## Problem description
Lines containing "deeper" should be pulled from the material below.

(Supplied data Opens)

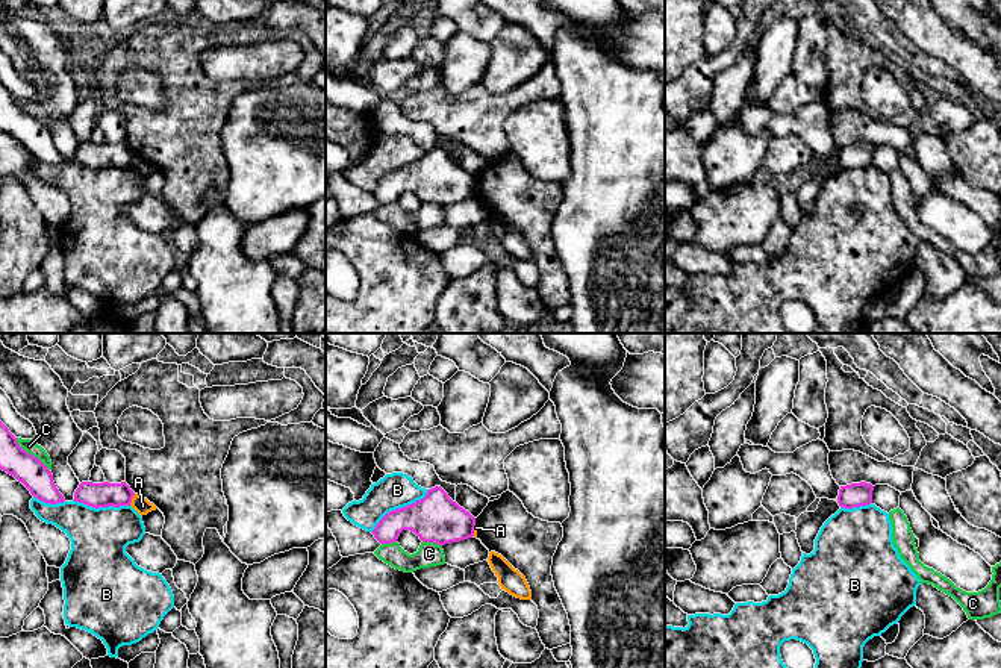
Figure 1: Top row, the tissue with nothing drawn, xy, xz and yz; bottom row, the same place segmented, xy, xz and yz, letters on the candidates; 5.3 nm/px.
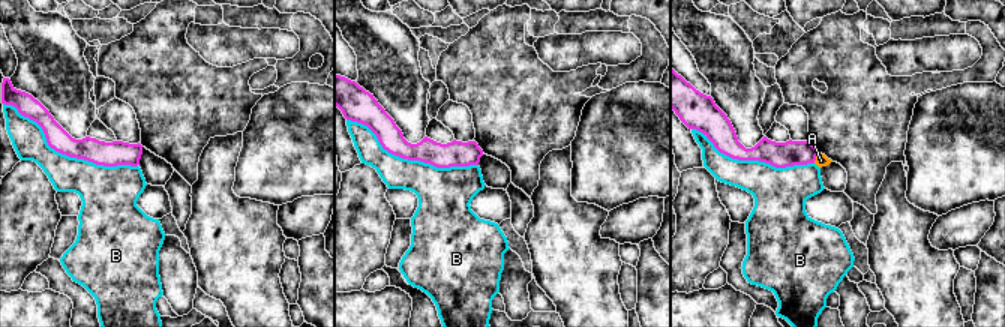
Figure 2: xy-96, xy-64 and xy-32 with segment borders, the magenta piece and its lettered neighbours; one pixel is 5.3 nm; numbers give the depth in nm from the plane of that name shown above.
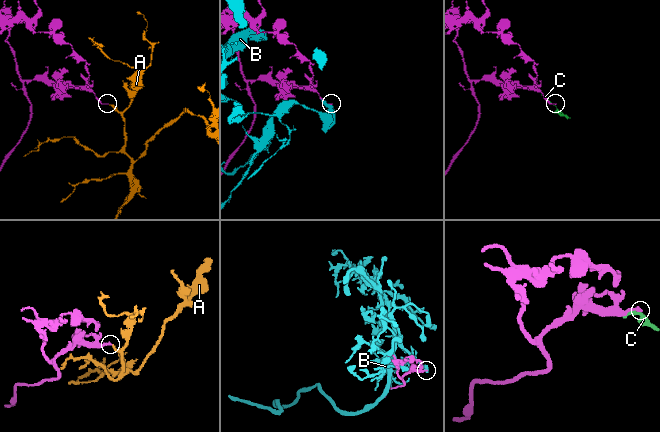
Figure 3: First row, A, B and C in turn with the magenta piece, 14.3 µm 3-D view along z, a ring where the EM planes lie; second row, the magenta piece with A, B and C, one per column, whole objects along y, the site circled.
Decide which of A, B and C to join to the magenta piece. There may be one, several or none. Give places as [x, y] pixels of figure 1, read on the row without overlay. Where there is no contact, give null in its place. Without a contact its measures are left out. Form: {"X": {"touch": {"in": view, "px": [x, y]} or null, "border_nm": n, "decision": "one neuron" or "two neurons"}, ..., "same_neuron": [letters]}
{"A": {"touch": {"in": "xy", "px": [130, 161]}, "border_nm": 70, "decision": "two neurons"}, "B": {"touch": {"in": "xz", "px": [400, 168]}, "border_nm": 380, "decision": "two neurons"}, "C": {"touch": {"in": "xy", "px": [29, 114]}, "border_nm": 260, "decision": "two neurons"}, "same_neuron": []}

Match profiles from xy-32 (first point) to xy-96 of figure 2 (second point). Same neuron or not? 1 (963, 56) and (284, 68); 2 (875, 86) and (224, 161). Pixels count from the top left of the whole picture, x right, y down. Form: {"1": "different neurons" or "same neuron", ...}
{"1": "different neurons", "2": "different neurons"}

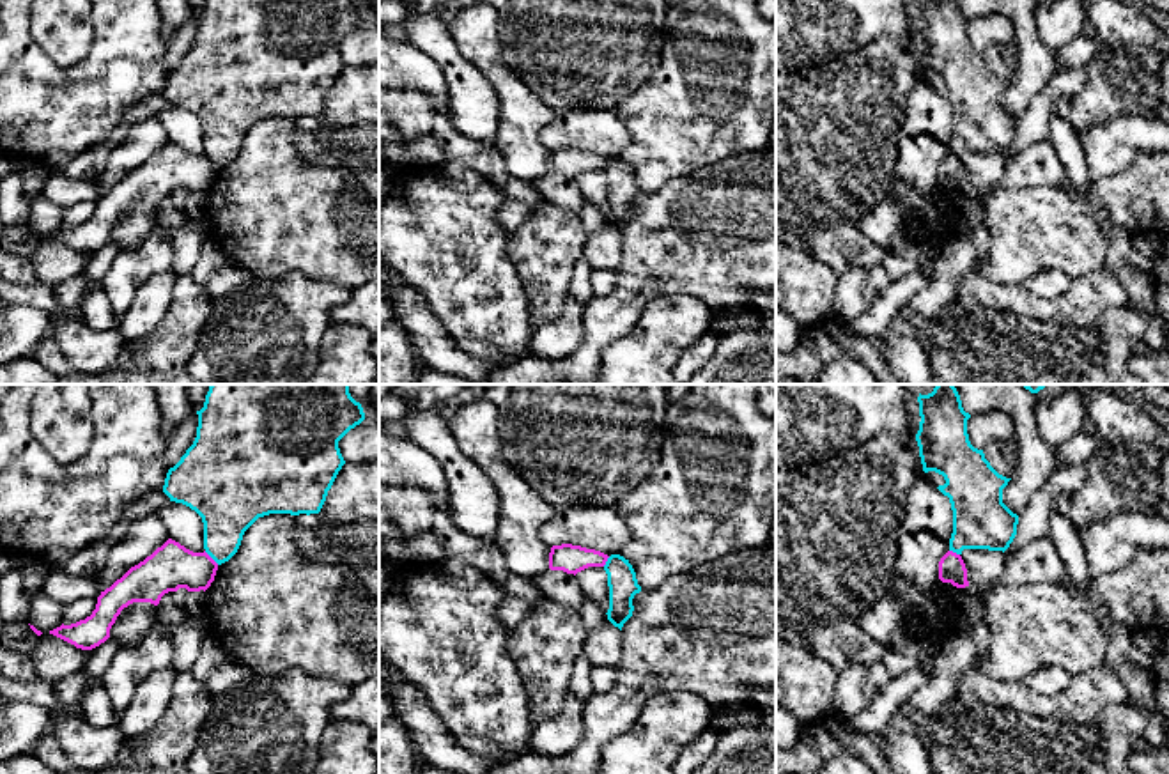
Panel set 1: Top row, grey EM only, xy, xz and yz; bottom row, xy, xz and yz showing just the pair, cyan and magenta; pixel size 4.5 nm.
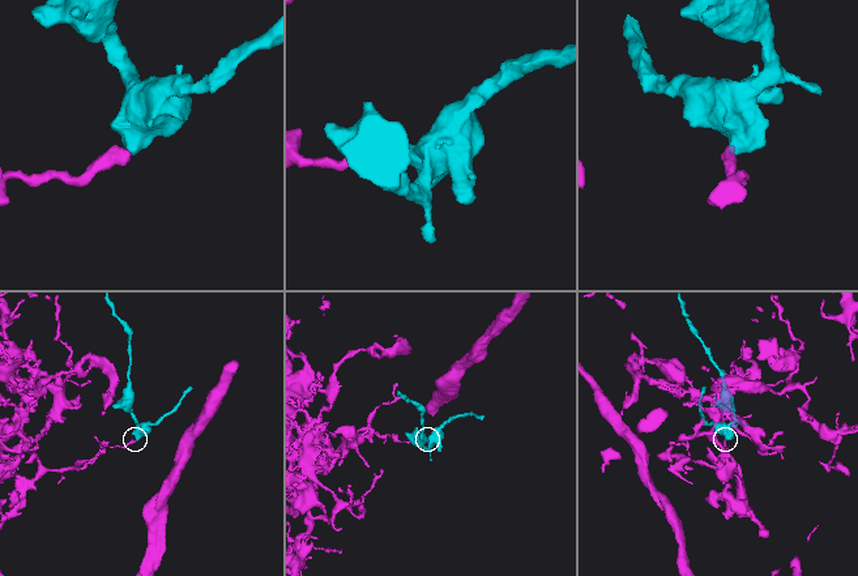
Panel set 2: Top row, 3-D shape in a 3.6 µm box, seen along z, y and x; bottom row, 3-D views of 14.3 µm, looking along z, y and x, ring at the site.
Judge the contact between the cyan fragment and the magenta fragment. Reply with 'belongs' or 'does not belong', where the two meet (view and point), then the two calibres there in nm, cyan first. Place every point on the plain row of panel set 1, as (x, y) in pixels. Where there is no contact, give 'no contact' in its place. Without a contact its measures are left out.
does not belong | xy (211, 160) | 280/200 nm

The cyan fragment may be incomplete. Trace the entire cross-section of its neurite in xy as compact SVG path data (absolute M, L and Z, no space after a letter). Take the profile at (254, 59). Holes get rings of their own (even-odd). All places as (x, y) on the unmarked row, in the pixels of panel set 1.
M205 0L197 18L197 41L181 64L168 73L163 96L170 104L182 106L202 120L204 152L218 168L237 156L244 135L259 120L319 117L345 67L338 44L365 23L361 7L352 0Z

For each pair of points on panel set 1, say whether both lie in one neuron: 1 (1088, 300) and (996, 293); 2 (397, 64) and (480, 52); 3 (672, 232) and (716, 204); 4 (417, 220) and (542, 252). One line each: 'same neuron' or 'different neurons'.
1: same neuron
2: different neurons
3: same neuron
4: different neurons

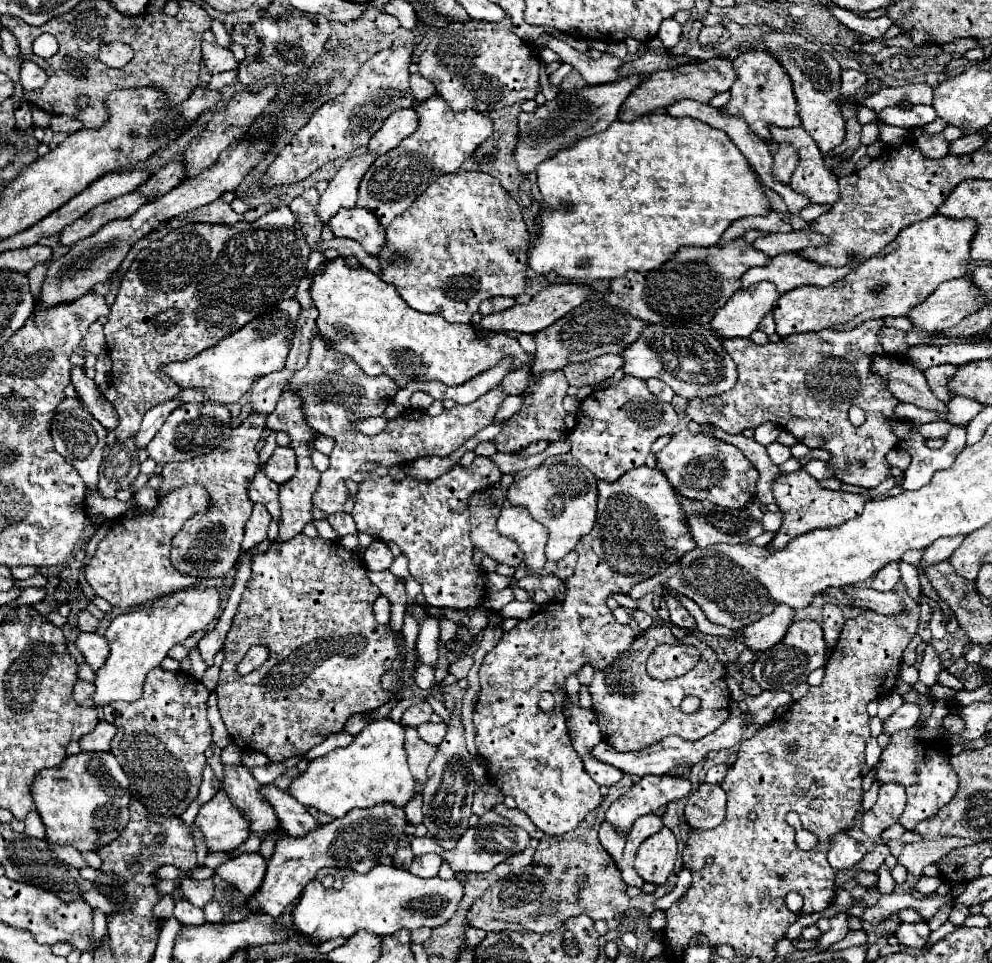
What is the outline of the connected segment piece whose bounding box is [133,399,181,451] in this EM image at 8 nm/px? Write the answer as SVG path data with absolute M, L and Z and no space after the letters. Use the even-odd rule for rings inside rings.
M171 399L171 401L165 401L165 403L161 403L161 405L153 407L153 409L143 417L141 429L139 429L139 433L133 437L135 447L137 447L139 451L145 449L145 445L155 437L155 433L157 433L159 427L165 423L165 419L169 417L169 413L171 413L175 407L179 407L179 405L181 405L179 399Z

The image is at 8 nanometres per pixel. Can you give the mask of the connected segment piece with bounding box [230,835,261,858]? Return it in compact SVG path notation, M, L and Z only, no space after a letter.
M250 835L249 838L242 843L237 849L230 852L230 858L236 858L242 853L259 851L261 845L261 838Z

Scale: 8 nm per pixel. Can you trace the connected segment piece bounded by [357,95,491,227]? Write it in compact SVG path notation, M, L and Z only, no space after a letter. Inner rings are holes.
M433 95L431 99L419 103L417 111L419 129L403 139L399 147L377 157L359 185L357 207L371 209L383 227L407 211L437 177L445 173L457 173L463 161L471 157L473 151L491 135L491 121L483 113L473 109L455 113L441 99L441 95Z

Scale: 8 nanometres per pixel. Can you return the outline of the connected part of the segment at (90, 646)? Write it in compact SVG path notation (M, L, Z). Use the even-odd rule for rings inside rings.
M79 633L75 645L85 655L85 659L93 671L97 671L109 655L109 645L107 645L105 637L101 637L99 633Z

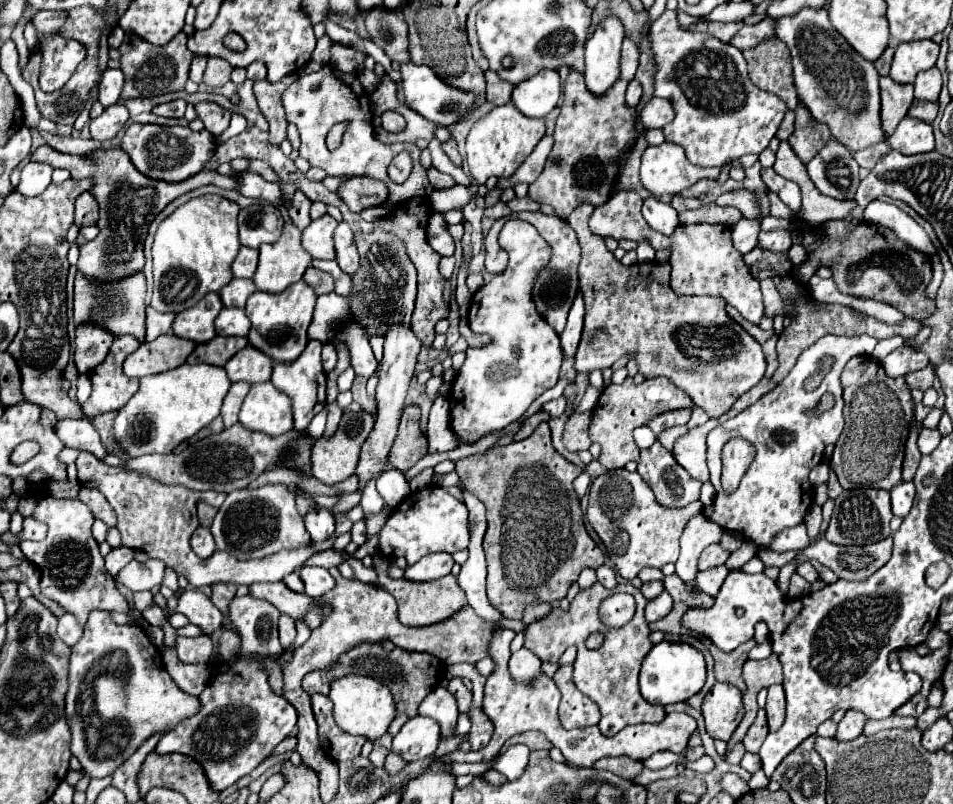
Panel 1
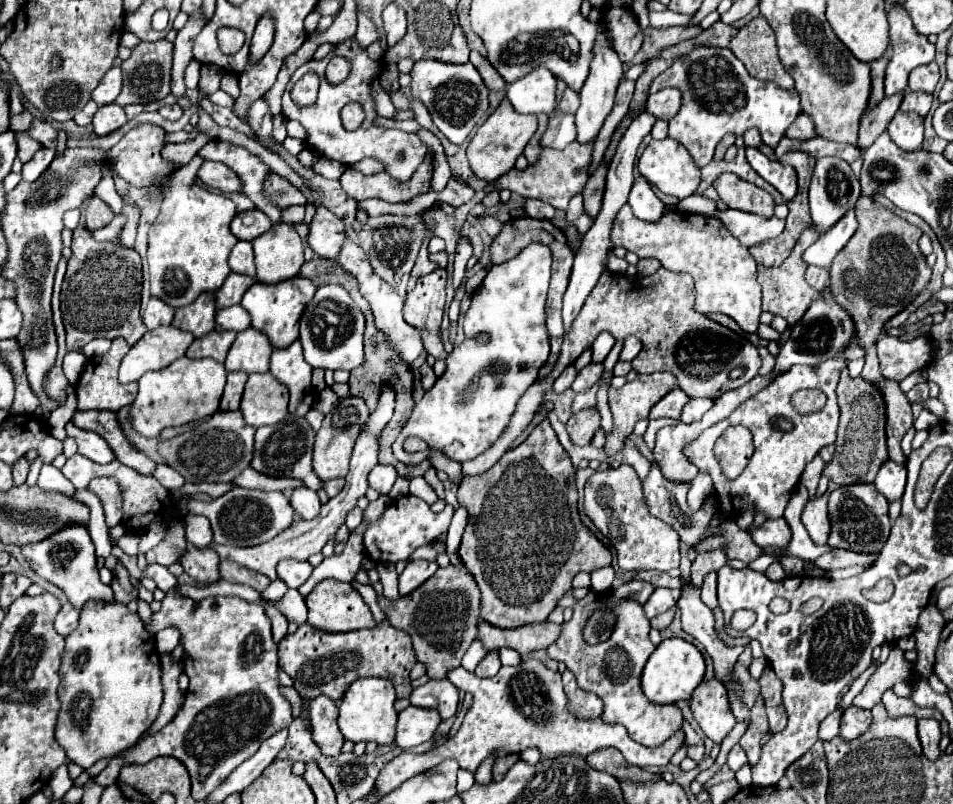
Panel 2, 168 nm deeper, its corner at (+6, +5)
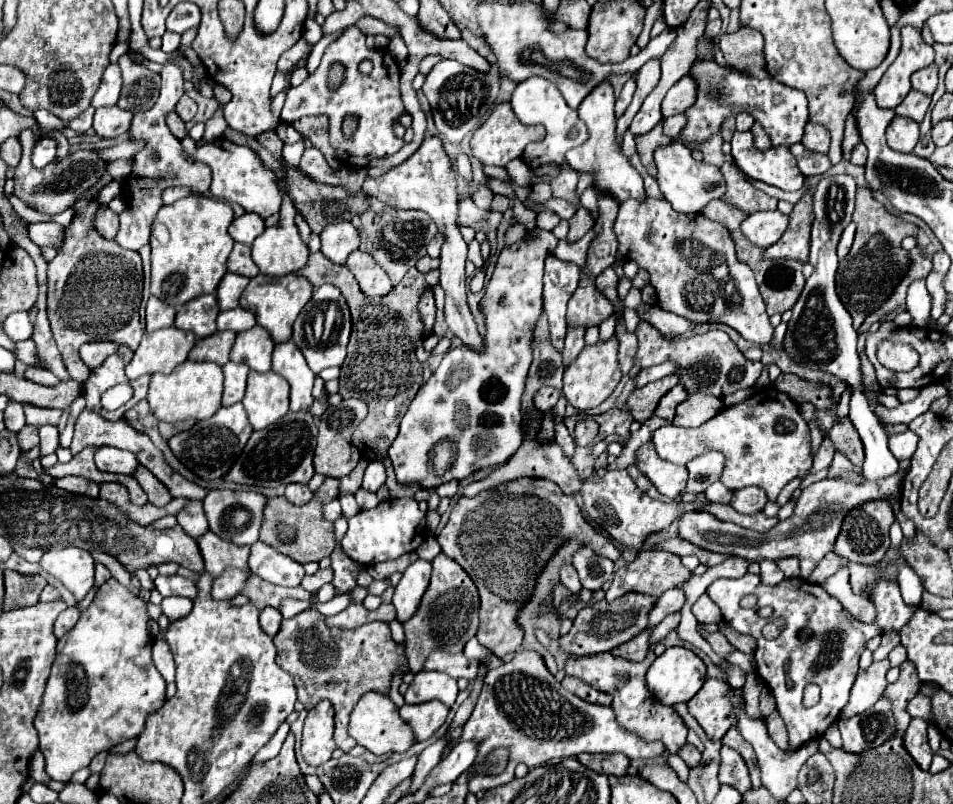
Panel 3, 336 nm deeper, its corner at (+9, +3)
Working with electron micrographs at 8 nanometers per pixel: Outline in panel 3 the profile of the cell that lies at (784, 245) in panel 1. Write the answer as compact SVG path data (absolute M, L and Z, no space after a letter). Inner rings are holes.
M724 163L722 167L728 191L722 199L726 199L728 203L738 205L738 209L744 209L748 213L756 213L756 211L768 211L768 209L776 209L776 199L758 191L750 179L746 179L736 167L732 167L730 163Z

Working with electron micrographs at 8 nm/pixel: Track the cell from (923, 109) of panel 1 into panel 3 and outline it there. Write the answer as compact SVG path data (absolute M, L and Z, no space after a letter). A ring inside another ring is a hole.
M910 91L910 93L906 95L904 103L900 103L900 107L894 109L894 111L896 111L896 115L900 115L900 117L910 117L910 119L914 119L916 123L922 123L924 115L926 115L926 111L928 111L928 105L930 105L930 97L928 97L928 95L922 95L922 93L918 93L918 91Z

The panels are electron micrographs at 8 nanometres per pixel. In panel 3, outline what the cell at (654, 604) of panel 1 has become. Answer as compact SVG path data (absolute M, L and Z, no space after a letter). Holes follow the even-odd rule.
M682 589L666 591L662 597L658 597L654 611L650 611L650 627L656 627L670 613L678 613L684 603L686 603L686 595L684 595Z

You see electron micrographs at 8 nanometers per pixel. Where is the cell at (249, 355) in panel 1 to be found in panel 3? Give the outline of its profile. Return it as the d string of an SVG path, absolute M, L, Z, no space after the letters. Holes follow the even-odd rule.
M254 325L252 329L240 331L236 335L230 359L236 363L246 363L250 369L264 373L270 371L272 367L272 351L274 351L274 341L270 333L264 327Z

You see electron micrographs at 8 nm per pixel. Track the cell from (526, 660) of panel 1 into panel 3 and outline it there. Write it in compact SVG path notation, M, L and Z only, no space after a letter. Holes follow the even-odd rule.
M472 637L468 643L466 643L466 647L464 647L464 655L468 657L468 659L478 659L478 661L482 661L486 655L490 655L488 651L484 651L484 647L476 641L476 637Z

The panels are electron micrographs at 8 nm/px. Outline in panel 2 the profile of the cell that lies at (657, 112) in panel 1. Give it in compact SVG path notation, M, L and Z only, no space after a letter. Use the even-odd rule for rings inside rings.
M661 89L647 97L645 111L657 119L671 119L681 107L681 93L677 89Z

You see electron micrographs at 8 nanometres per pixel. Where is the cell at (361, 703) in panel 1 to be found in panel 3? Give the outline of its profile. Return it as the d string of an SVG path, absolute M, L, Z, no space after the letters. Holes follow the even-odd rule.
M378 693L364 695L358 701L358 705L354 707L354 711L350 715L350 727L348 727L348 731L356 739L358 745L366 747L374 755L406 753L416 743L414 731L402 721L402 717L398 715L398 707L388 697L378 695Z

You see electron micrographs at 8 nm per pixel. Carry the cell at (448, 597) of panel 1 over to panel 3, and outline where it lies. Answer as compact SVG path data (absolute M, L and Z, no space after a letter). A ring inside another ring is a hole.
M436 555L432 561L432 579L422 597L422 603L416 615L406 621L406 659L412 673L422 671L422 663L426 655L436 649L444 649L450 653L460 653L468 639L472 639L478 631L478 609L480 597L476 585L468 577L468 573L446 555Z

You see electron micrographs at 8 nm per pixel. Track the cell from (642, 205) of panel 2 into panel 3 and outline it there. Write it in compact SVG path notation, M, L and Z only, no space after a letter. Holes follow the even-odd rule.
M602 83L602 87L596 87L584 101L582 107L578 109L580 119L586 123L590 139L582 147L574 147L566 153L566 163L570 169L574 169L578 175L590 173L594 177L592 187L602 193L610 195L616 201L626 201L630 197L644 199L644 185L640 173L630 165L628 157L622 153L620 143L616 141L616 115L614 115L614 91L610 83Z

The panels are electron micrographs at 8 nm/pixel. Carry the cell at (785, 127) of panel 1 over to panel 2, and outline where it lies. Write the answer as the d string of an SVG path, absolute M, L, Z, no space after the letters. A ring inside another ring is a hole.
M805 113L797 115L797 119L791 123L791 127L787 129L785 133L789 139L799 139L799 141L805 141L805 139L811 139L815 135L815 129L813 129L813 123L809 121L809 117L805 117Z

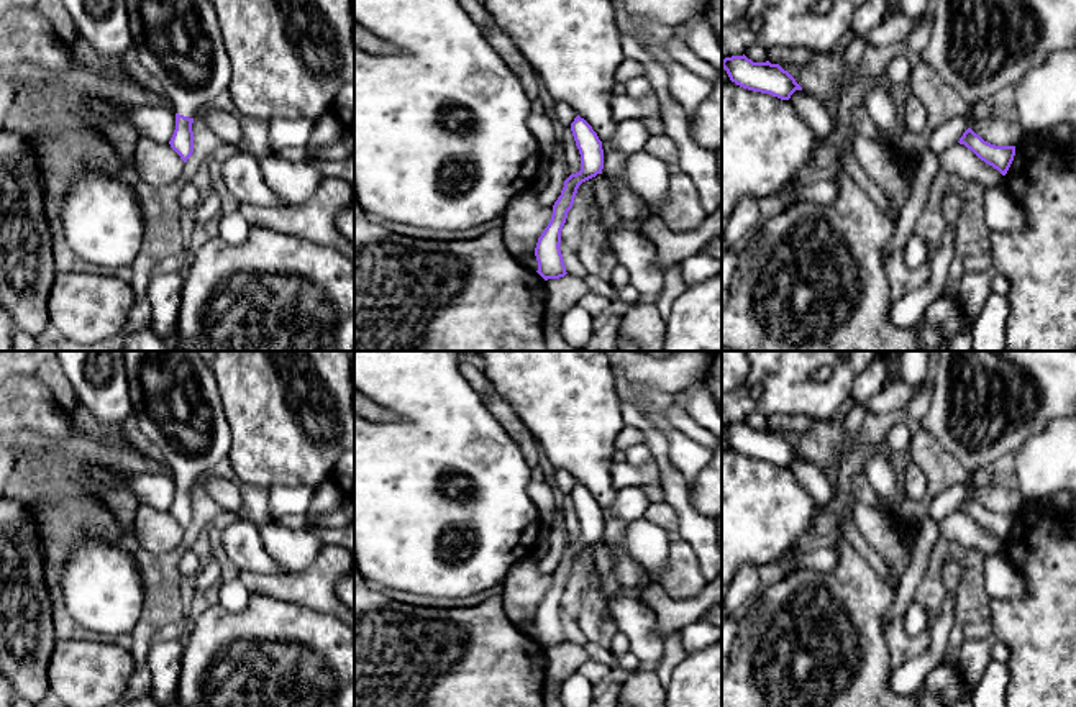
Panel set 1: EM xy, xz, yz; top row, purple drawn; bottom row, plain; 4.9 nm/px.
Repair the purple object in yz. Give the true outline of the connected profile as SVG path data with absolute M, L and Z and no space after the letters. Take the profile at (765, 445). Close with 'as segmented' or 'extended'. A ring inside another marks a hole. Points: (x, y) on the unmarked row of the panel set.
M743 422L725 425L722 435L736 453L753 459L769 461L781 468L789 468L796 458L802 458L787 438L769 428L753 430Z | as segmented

(Supplied data Closes)

## Written solution
Panel 2, 168 nm deeper, its corner at (+6, +5)
Panel 3, 336 nm deeper, its corner at (+9, +3)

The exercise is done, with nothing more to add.